> [Task goal] Copy out only the lines running from the one that contains "Fiestas de Agosto 2010. Más fotos del Jueves" through the end of the listing. Pictures stay out.

> [Information provided]
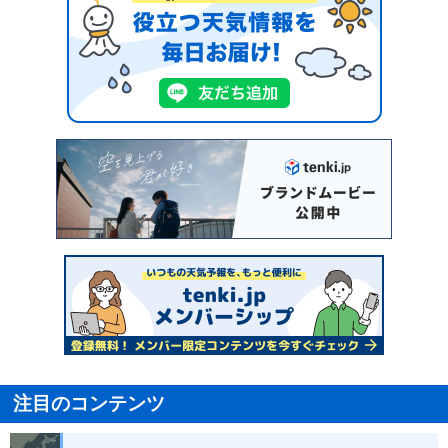
注目のコンテンツ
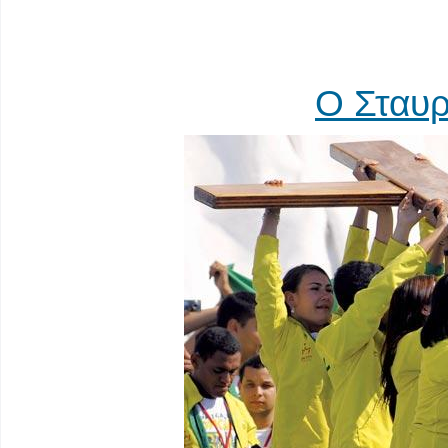
Ο Σταυ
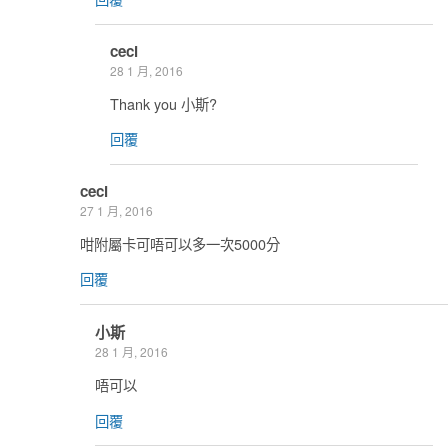
ceci
28 1 月, 2016
Thank you 小斯?
回覆
ceci
27 1 月, 2016
咁附屬卡可唔可以多一次5000分
回覆
小斯
28 1 月, 2016
唔可以
回覆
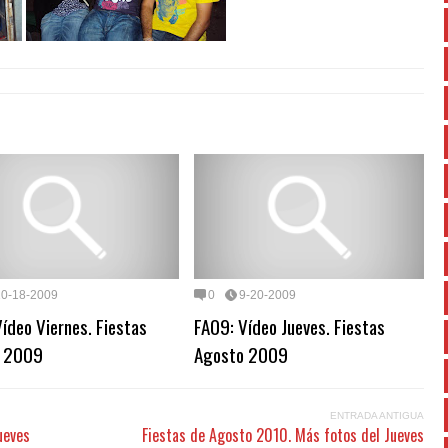
10-18-2009
0
9-20-2009
ídeo Viernes. Fiestas
FA09: Vídeo Jueves. Fiestas
o 2009
Agosto 2009
ENTRADA ANTIGUA
ueves
Fiestas de Agosto 2010. Más fotos del Jueves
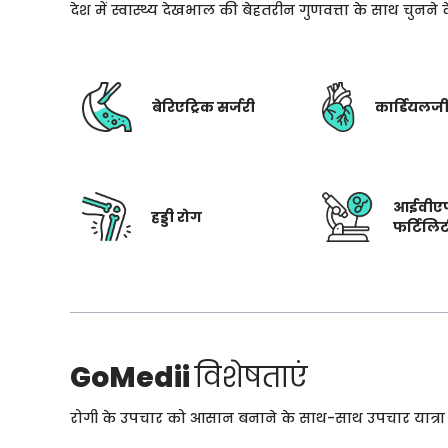
देश में स्वास्थ्य देखभाल की बेहतरीन गुणवत्ता के साथ चुनन
बेरिएट्रिक सर्जरी
कार्डियलज
आईवीए
हड्डी रोग
फर्टिलि
GoMedii
विशेषताएं
रोगी के उपचार को आसान बनाने के साथ-साथ उपचार यात्रा के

> [Solution for this task]
Fiestas de Agosto 2010. Más fotos del Jueves
देश में स्वास्थ्य देखभाल की बेहतरीन गुणवत्ता के साथ चुनन
बेरिएट्रिक सर्जरी
कार्डियलज
आईवीए
हड्डी रोग
फर्टिलि
GoMedii
विशेषताएं
रोगी के उपचार को आसान बनाने के साथ-साथ उपचार यात्रा के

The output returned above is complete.